Symposium seeks to beat back ‘zombies,’ grow sustainable housing

It sounds like a scene from a scary Halloween movie: Neighborhoods are plagued by abandoned, dangerously dilapidated houses that threaten safety, attract crime and sap community spirit.

In fact, so-called “zombie homes” – often left vacant and unmaintained during prolonged foreclosure proceedings – are a serious problem that drew experts from academia, government and nonprofit organizations to Cornell Oct. 23-24 for a symposium focused on revitalizing afflicted communities across New York state.

Cornell impacting New York State

“More than a decade after the collapse of the housing market, New Yorkers are still feeling and seeing the repercussions each and every day,” New York Attorney General Letitia James said in a videotaped message opening the sixth annual Community Development Institute. “We know that these abandoned homes dramatically decrease property values, burden local governments and threaten the safety of surrounding communities.”

Cornell’s Community and Regional Development Institute (CaRDI) hosted the program, “From Zombies and Vacants to Sustainable Housing: Building Resilient Communities.” Partners included the Local Initiatives Support Corporation, Rust2Green and Cornell’s Office of Engagement Initiatives. More than 125 participants discussed sustainable housing, community health and success stories, seeking opportunities for new partnerships.

“We bring together diverse perspectives on community development issues,” said Robin Blakely-Armitage, senior extension associate at CaRDI. “We blend research, policy and practice.”

James highlighted $9 million in recent grants to combat zombie homes through tougher code enforcement. The grants came from a $500 million state settlement last year with Royal Bank of Scotland related to the foreclosure crisis.

Zombie homes served as a launching point for broader discussions about affordable housing and strategies for reviving neighborhoods with high concentrations of vacant and abandoned homes, challenges that have deep historical and demographic roots, panelists noted.

Upstate New York’s cities and rural counties have been losing population for decades, said Daniel Lichter, a demographer, professor of sociology and the Ferris Family Professor in the College of Human Ecology’s Department of Policy Analysis and Management.

The region suffers from chronic “outmigration,” with more people leaving than moving in, and deaths outnumbering births in some rural areas. Immigration holds some hope of restoring lost population, but has been concentrated in New York City.

“New York faces historically difficult demographic challenges now and into the future,” Lichter said.

As mostly white people left cities like Buffalo, Rochester, Syracuse and Utica for the suburbs or other states starting in the 1950s, “they didn’t take their houses with them,” added Wade Beltramo, general counsel for the New York State Conference of Mayors and Municipal Officials.
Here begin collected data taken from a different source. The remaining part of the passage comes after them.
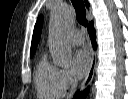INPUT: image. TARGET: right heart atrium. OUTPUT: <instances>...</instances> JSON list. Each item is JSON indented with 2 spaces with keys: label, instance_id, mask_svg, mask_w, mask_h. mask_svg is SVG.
<instances>
[{
  "label": "right heart atrium",
  "instance_id": "right-heart-atrium-1",
  "mask_svg": "<svg viewBox=\"0 0 128 99\" xmlns=\"http://www.w3.org/2000/svg\"><path fill=\"white\" fill-rule=\"evenodd\" d=\"M59 80L64 90L71 88L76 84L75 76L66 68L59 69Z\"/></svg>",
  "mask_w": 128,
  "mask_h": 99
}]
</instances>
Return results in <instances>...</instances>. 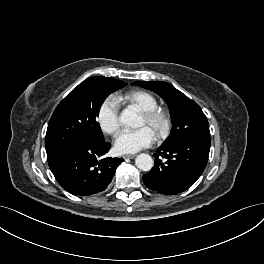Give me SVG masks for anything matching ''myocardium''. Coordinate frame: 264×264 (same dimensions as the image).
I'll return each mask as SVG.
<instances>
[{"instance_id":"myocardium-1","label":"myocardium","mask_w":264,"mask_h":264,"mask_svg":"<svg viewBox=\"0 0 264 264\" xmlns=\"http://www.w3.org/2000/svg\"><path fill=\"white\" fill-rule=\"evenodd\" d=\"M142 116L150 125L154 127L157 137L164 138L169 134L171 119L165 110L156 107L143 111Z\"/></svg>"}]
</instances>
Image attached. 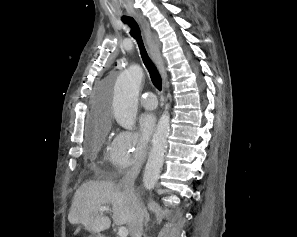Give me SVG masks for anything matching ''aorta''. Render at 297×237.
<instances>
[{
  "label": "aorta",
  "instance_id": "obj_1",
  "mask_svg": "<svg viewBox=\"0 0 297 237\" xmlns=\"http://www.w3.org/2000/svg\"><path fill=\"white\" fill-rule=\"evenodd\" d=\"M143 77L142 67L135 64L122 72L116 80L112 104L113 113L117 123L124 129L133 130L135 128L138 94ZM169 128L170 116L168 113H164L158 122L144 170L143 183L147 190H152L158 181L164 163Z\"/></svg>",
  "mask_w": 297,
  "mask_h": 237
}]
</instances>
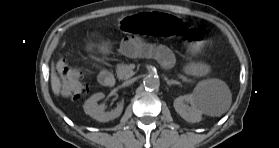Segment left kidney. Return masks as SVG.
<instances>
[{"label":"left kidney","instance_id":"1","mask_svg":"<svg viewBox=\"0 0 279 148\" xmlns=\"http://www.w3.org/2000/svg\"><path fill=\"white\" fill-rule=\"evenodd\" d=\"M176 112L187 122H200L206 110L203 100L194 92L174 100Z\"/></svg>","mask_w":279,"mask_h":148}]
</instances>
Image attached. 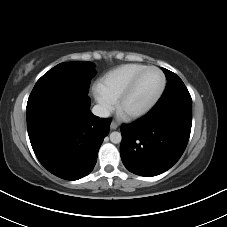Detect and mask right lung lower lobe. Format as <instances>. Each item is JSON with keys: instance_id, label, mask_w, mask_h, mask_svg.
<instances>
[{"instance_id": "98d812e1", "label": "right lung lower lobe", "mask_w": 227, "mask_h": 227, "mask_svg": "<svg viewBox=\"0 0 227 227\" xmlns=\"http://www.w3.org/2000/svg\"><path fill=\"white\" fill-rule=\"evenodd\" d=\"M82 90L47 95L27 105V130L40 163L55 176L78 180L94 168L110 120L89 111Z\"/></svg>"}]
</instances>
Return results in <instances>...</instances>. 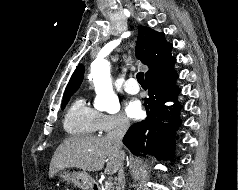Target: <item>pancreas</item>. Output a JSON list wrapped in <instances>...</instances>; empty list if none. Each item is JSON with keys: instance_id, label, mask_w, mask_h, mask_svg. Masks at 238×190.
Returning a JSON list of instances; mask_svg holds the SVG:
<instances>
[{"instance_id": "pancreas-1", "label": "pancreas", "mask_w": 238, "mask_h": 190, "mask_svg": "<svg viewBox=\"0 0 238 190\" xmlns=\"http://www.w3.org/2000/svg\"><path fill=\"white\" fill-rule=\"evenodd\" d=\"M102 190H114V189H113V187H112V186H111V187H106V186H105V188H104V189H102Z\"/></svg>"}]
</instances>
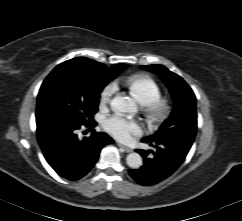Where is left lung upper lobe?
I'll return each mask as SVG.
<instances>
[{
    "label": "left lung upper lobe",
    "mask_w": 242,
    "mask_h": 221,
    "mask_svg": "<svg viewBox=\"0 0 242 221\" xmlns=\"http://www.w3.org/2000/svg\"><path fill=\"white\" fill-rule=\"evenodd\" d=\"M144 69L159 74L169 88L174 101V110L169 118L152 136L143 140L160 142L177 139L193 143L197 132L196 97L192 89L177 74L162 65H146Z\"/></svg>",
    "instance_id": "obj_1"
}]
</instances>
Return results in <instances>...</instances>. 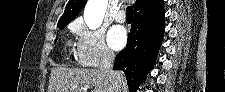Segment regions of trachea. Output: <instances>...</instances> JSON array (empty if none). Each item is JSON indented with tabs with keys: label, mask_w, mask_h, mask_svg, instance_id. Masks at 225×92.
Instances as JSON below:
<instances>
[{
	"label": "trachea",
	"mask_w": 225,
	"mask_h": 92,
	"mask_svg": "<svg viewBox=\"0 0 225 92\" xmlns=\"http://www.w3.org/2000/svg\"><path fill=\"white\" fill-rule=\"evenodd\" d=\"M126 16H127V18H133V7L132 6L127 7Z\"/></svg>",
	"instance_id": "obj_1"
}]
</instances>
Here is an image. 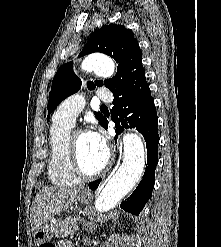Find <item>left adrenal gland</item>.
Segmentation results:
<instances>
[{"instance_id": "1", "label": "left adrenal gland", "mask_w": 221, "mask_h": 247, "mask_svg": "<svg viewBox=\"0 0 221 247\" xmlns=\"http://www.w3.org/2000/svg\"><path fill=\"white\" fill-rule=\"evenodd\" d=\"M89 231H91V233H93V228H92V227H90V228H89Z\"/></svg>"}]
</instances>
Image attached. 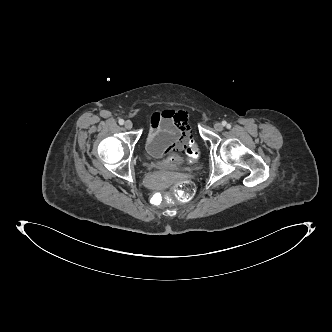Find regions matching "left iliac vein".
<instances>
[{
  "label": "left iliac vein",
  "instance_id": "left-iliac-vein-1",
  "mask_svg": "<svg viewBox=\"0 0 332 332\" xmlns=\"http://www.w3.org/2000/svg\"><path fill=\"white\" fill-rule=\"evenodd\" d=\"M214 128H215L216 131L220 132V131L223 130V125L221 123L217 122V123L214 124Z\"/></svg>",
  "mask_w": 332,
  "mask_h": 332
}]
</instances>
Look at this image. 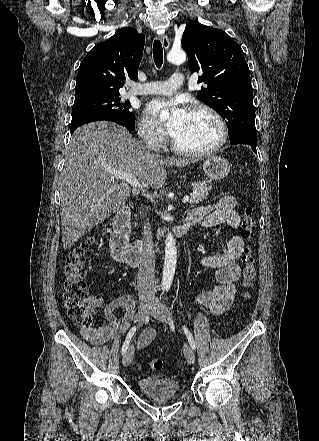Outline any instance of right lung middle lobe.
Segmentation results:
<instances>
[{
	"label": "right lung middle lobe",
	"mask_w": 319,
	"mask_h": 441,
	"mask_svg": "<svg viewBox=\"0 0 319 441\" xmlns=\"http://www.w3.org/2000/svg\"><path fill=\"white\" fill-rule=\"evenodd\" d=\"M130 107L129 102L120 103L119 96L76 99L72 108L71 124L93 117H112L120 121L127 129L134 130V114L129 111Z\"/></svg>",
	"instance_id": "dd1d6c3e"
}]
</instances>
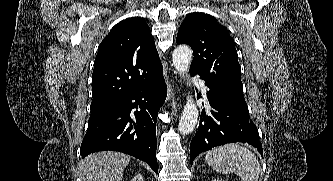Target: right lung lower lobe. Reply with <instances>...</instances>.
Wrapping results in <instances>:
<instances>
[{
  "instance_id": "98d812e1",
  "label": "right lung lower lobe",
  "mask_w": 333,
  "mask_h": 181,
  "mask_svg": "<svg viewBox=\"0 0 333 181\" xmlns=\"http://www.w3.org/2000/svg\"><path fill=\"white\" fill-rule=\"evenodd\" d=\"M166 95L167 87L162 77L153 85L91 113L80 155L84 158L97 151H119L145 161L157 173L156 121ZM138 107L141 110L131 117L130 111Z\"/></svg>"
}]
</instances>
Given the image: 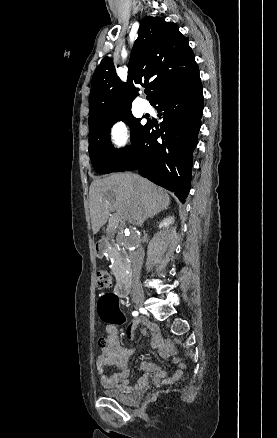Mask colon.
Returning <instances> with one entry per match:
<instances>
[{"label": "colon", "mask_w": 277, "mask_h": 438, "mask_svg": "<svg viewBox=\"0 0 277 438\" xmlns=\"http://www.w3.org/2000/svg\"><path fill=\"white\" fill-rule=\"evenodd\" d=\"M95 281L97 289L103 290L113 283V277L106 270H98L95 275ZM106 339V336H100L98 338L97 345L99 348L105 345Z\"/></svg>", "instance_id": "1"}]
</instances>
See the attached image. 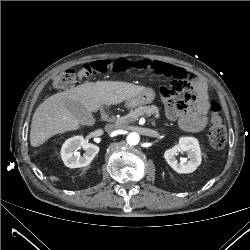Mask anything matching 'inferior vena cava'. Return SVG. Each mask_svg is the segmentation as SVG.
I'll use <instances>...</instances> for the list:
<instances>
[{"label":"inferior vena cava","mask_w":250,"mask_h":250,"mask_svg":"<svg viewBox=\"0 0 250 250\" xmlns=\"http://www.w3.org/2000/svg\"><path fill=\"white\" fill-rule=\"evenodd\" d=\"M118 129H119V127L117 125L108 124L105 126V130L109 133L114 132Z\"/></svg>","instance_id":"obj_1"}]
</instances>
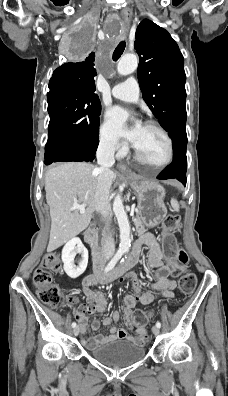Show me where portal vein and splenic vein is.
<instances>
[{
  "label": "portal vein and splenic vein",
  "instance_id": "obj_1",
  "mask_svg": "<svg viewBox=\"0 0 228 396\" xmlns=\"http://www.w3.org/2000/svg\"><path fill=\"white\" fill-rule=\"evenodd\" d=\"M86 204H74L72 210H78L80 214L85 213Z\"/></svg>",
  "mask_w": 228,
  "mask_h": 396
}]
</instances>
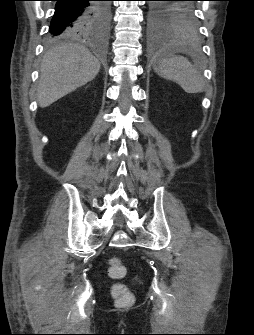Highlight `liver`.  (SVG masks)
I'll use <instances>...</instances> for the list:
<instances>
[{
    "label": "liver",
    "instance_id": "6515ba94",
    "mask_svg": "<svg viewBox=\"0 0 254 335\" xmlns=\"http://www.w3.org/2000/svg\"><path fill=\"white\" fill-rule=\"evenodd\" d=\"M100 70L99 60L83 45L60 43L44 56L37 101L44 108L92 81Z\"/></svg>",
    "mask_w": 254,
    "mask_h": 335
}]
</instances>
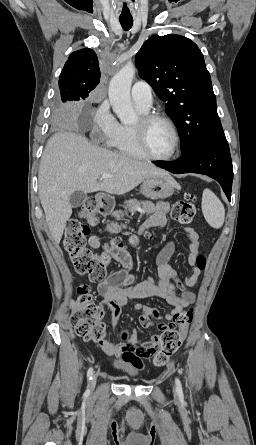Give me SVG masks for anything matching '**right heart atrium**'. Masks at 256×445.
I'll return each instance as SVG.
<instances>
[{
  "mask_svg": "<svg viewBox=\"0 0 256 445\" xmlns=\"http://www.w3.org/2000/svg\"><path fill=\"white\" fill-rule=\"evenodd\" d=\"M120 124L104 101L95 109L92 117L91 134L101 143L111 145L118 135Z\"/></svg>",
  "mask_w": 256,
  "mask_h": 445,
  "instance_id": "d8ad5b80",
  "label": "right heart atrium"
}]
</instances>
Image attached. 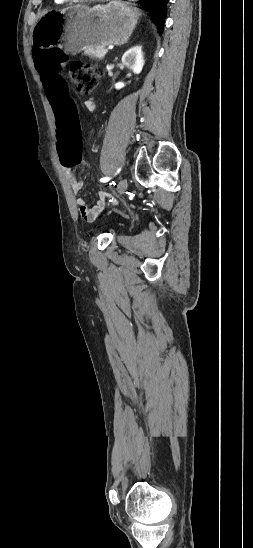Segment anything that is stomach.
<instances>
[{
  "instance_id": "stomach-1",
  "label": "stomach",
  "mask_w": 253,
  "mask_h": 548,
  "mask_svg": "<svg viewBox=\"0 0 253 548\" xmlns=\"http://www.w3.org/2000/svg\"><path fill=\"white\" fill-rule=\"evenodd\" d=\"M138 19V10L120 1L92 8L74 5L42 17L35 26L33 38L40 44L59 43L65 52L77 54L86 47L126 43Z\"/></svg>"
}]
</instances>
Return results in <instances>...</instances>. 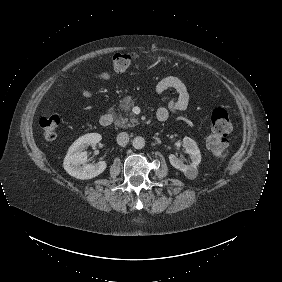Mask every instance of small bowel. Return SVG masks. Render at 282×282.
<instances>
[{"label": "small bowel", "mask_w": 282, "mask_h": 282, "mask_svg": "<svg viewBox=\"0 0 282 282\" xmlns=\"http://www.w3.org/2000/svg\"><path fill=\"white\" fill-rule=\"evenodd\" d=\"M94 78L101 81L110 82L113 75L110 72L103 71L94 74ZM78 92L84 97H92L93 92L82 87H77ZM167 90H174L175 96L168 102L167 106L158 108L156 117L159 121H166L170 113L184 111L189 104V94L186 84L176 76H166L162 78L155 86V92L161 94Z\"/></svg>", "instance_id": "c3829d8e"}]
</instances>
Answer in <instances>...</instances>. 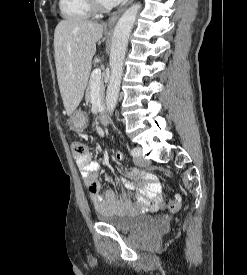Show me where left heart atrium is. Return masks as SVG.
<instances>
[{"label":"left heart atrium","instance_id":"obj_1","mask_svg":"<svg viewBox=\"0 0 247 275\" xmlns=\"http://www.w3.org/2000/svg\"><path fill=\"white\" fill-rule=\"evenodd\" d=\"M110 4L115 5L121 2L122 0H108Z\"/></svg>","mask_w":247,"mask_h":275}]
</instances>
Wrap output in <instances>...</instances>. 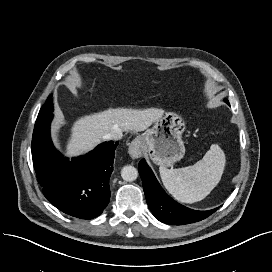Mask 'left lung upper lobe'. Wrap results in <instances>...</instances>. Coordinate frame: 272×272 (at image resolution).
Here are the masks:
<instances>
[{
    "mask_svg": "<svg viewBox=\"0 0 272 272\" xmlns=\"http://www.w3.org/2000/svg\"><path fill=\"white\" fill-rule=\"evenodd\" d=\"M225 102H226L227 104H229V102H228V100H227V99H225Z\"/></svg>",
    "mask_w": 272,
    "mask_h": 272,
    "instance_id": "5c2ea615",
    "label": "left lung upper lobe"
}]
</instances>
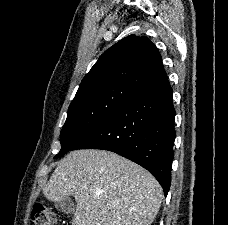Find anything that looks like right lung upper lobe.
Listing matches in <instances>:
<instances>
[{"mask_svg": "<svg viewBox=\"0 0 228 225\" xmlns=\"http://www.w3.org/2000/svg\"><path fill=\"white\" fill-rule=\"evenodd\" d=\"M162 71V58L155 45L147 37L130 35L101 55L83 78L75 98L88 88L110 82H124L140 89Z\"/></svg>", "mask_w": 228, "mask_h": 225, "instance_id": "obj_1", "label": "right lung upper lobe"}]
</instances>
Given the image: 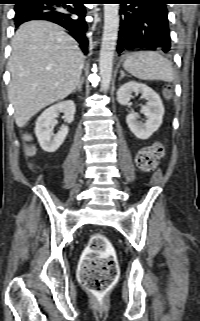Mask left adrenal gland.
<instances>
[{
	"mask_svg": "<svg viewBox=\"0 0 200 321\" xmlns=\"http://www.w3.org/2000/svg\"><path fill=\"white\" fill-rule=\"evenodd\" d=\"M124 76H126V74L124 73V71L121 70L119 80H121Z\"/></svg>",
	"mask_w": 200,
	"mask_h": 321,
	"instance_id": "left-adrenal-gland-1",
	"label": "left adrenal gland"
}]
</instances>
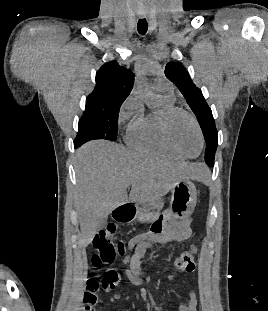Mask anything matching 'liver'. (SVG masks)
<instances>
[{
  "mask_svg": "<svg viewBox=\"0 0 268 311\" xmlns=\"http://www.w3.org/2000/svg\"><path fill=\"white\" fill-rule=\"evenodd\" d=\"M76 212L79 244L86 247L110 212L126 203H146L165 196L185 179H199L201 164L175 163L136 154L105 140L84 144L76 152ZM132 185L129 197L127 188Z\"/></svg>",
  "mask_w": 268,
  "mask_h": 311,
  "instance_id": "obj_1",
  "label": "liver"
}]
</instances>
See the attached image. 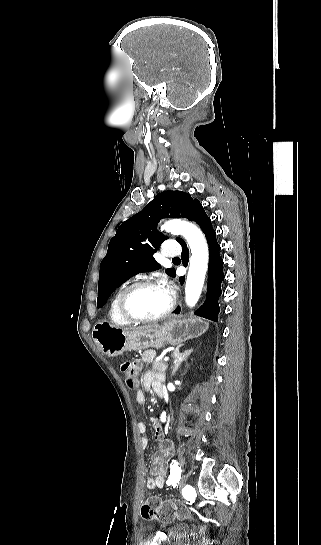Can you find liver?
Returning <instances> with one entry per match:
<instances>
[{
  "label": "liver",
  "instance_id": "obj_1",
  "mask_svg": "<svg viewBox=\"0 0 321 545\" xmlns=\"http://www.w3.org/2000/svg\"><path fill=\"white\" fill-rule=\"evenodd\" d=\"M153 327H157V325H147V327H140V329H137V331H142V329H153ZM125 333H128L129 329H123Z\"/></svg>",
  "mask_w": 321,
  "mask_h": 545
}]
</instances>
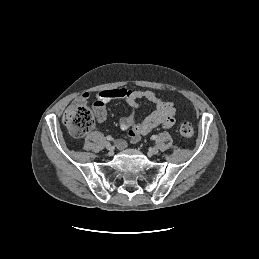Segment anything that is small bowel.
<instances>
[{
  "label": "small bowel",
  "instance_id": "obj_1",
  "mask_svg": "<svg viewBox=\"0 0 259 259\" xmlns=\"http://www.w3.org/2000/svg\"><path fill=\"white\" fill-rule=\"evenodd\" d=\"M90 99L89 93H84L75 99L74 104H86ZM113 99H124L131 111L122 116L119 126L124 131V137L118 140V148L124 149L127 141L137 143L142 136L149 134L158 127L170 128L175 124L176 108L170 101H165L150 90L140 91L126 88L105 89L95 95L93 111L98 122L106 118V103ZM147 100L156 106V110L143 120H138L135 110L140 107V101Z\"/></svg>",
  "mask_w": 259,
  "mask_h": 259
}]
</instances>
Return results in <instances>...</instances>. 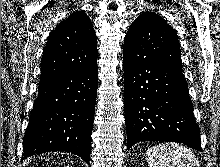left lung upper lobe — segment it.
Segmentation results:
<instances>
[{"instance_id":"obj_1","label":"left lung upper lobe","mask_w":220,"mask_h":167,"mask_svg":"<svg viewBox=\"0 0 220 167\" xmlns=\"http://www.w3.org/2000/svg\"><path fill=\"white\" fill-rule=\"evenodd\" d=\"M124 54L139 61H151L182 69L176 31L153 12H142L125 37Z\"/></svg>"}]
</instances>
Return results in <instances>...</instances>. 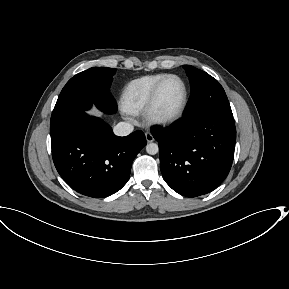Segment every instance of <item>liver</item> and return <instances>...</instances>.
<instances>
[{"mask_svg":"<svg viewBox=\"0 0 289 289\" xmlns=\"http://www.w3.org/2000/svg\"><path fill=\"white\" fill-rule=\"evenodd\" d=\"M89 114L101 116V113L99 111H97L96 109H93V110L89 111Z\"/></svg>","mask_w":289,"mask_h":289,"instance_id":"obj_1","label":"liver"}]
</instances>
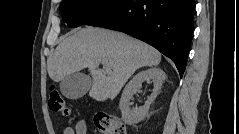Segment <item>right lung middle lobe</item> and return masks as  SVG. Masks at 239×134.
<instances>
[{
    "mask_svg": "<svg viewBox=\"0 0 239 134\" xmlns=\"http://www.w3.org/2000/svg\"><path fill=\"white\" fill-rule=\"evenodd\" d=\"M117 0H63L60 11L68 27H78Z\"/></svg>",
    "mask_w": 239,
    "mask_h": 134,
    "instance_id": "right-lung-middle-lobe-1",
    "label": "right lung middle lobe"
}]
</instances>
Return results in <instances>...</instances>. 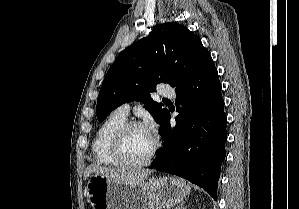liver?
I'll return each mask as SVG.
<instances>
[{"mask_svg": "<svg viewBox=\"0 0 299 209\" xmlns=\"http://www.w3.org/2000/svg\"><path fill=\"white\" fill-rule=\"evenodd\" d=\"M100 174L118 183L137 184L144 182L152 173L151 170H126L115 169L110 167L100 166L98 164L89 165L84 172V179H87L90 174Z\"/></svg>", "mask_w": 299, "mask_h": 209, "instance_id": "liver-1", "label": "liver"}]
</instances>
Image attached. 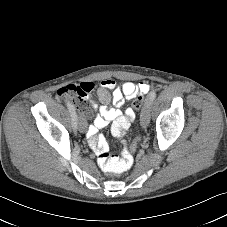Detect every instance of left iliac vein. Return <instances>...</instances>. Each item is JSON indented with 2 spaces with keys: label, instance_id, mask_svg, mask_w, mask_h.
<instances>
[{
  "label": "left iliac vein",
  "instance_id": "1",
  "mask_svg": "<svg viewBox=\"0 0 227 227\" xmlns=\"http://www.w3.org/2000/svg\"><path fill=\"white\" fill-rule=\"evenodd\" d=\"M151 104L152 102L147 99L141 112L140 123L144 128H146L150 122Z\"/></svg>",
  "mask_w": 227,
  "mask_h": 227
}]
</instances>
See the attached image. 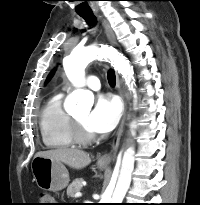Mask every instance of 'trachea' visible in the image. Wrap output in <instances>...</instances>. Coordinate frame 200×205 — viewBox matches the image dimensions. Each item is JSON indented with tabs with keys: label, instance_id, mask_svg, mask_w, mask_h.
I'll list each match as a JSON object with an SVG mask.
<instances>
[{
	"label": "trachea",
	"instance_id": "obj_1",
	"mask_svg": "<svg viewBox=\"0 0 200 205\" xmlns=\"http://www.w3.org/2000/svg\"><path fill=\"white\" fill-rule=\"evenodd\" d=\"M81 17L85 19V21L89 25H94L95 24V16L92 13H84V14H79ZM107 79L108 82L111 86H115L116 83V78H115V72L114 71H109L107 74Z\"/></svg>",
	"mask_w": 200,
	"mask_h": 205
}]
</instances>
Beltramo highlighted laws and programs attempting to address vacant and abandoned homes, including land banks and the “zombie law.” But he said New York needs stronger financing tools, and local governments’ competing tax policies, land-use regulations and school residency requirements have exacerbated demographic trends.

“We’ve encouraged sprawl; we’ve encouraged this outmigration,” Beltramo said.

Envisioning equitable future land use starts with understanding the “harsh reality” that racist views and policies guided cities’ early development, from acts of violence to federally subsidized mortgage programs that excluded African Americans, said Aaron Bartley, former executive director of PUSH (People United for Sustainable Housing) Buffalo, an affordable housing and community development organization.

Buffalo and similar cities have attracted new investment over the last decade or so, but it has been very uneven, Bartley said, creating new challenges. Pockets of luxury housing are popping up while large areas continue to deteriorate, he said.

“We are very uniquely situated to anticipate that crisis in our cities, because we see it beginning,” Bartley said.

Mehrsa Baradaran, author of “The Color of Money: Black Banks and the Racial Wealth Gap,” expanded on the history of structural and spatial inequalities in a conversation with Jamila Michener, associate professor of government, and Joe Margulies, professor of law and government.

Baradaran, a law professor at the University of California, Irvine, said myths and rhetoric about free-market capitalism have been used to thwart civil rights groups’ demands for economic justice.

“Economic power, wealth, actually comes most of the time from policies,” she said. “The way that the middle class in America gained its wealth … was through government credit policy.”

To achieve change, Michener – author of “Gentrification, Demobilization and Participatory Possibilities” – suggested: “If we can have a small policy victory, or local political victory, then that can build on itself.”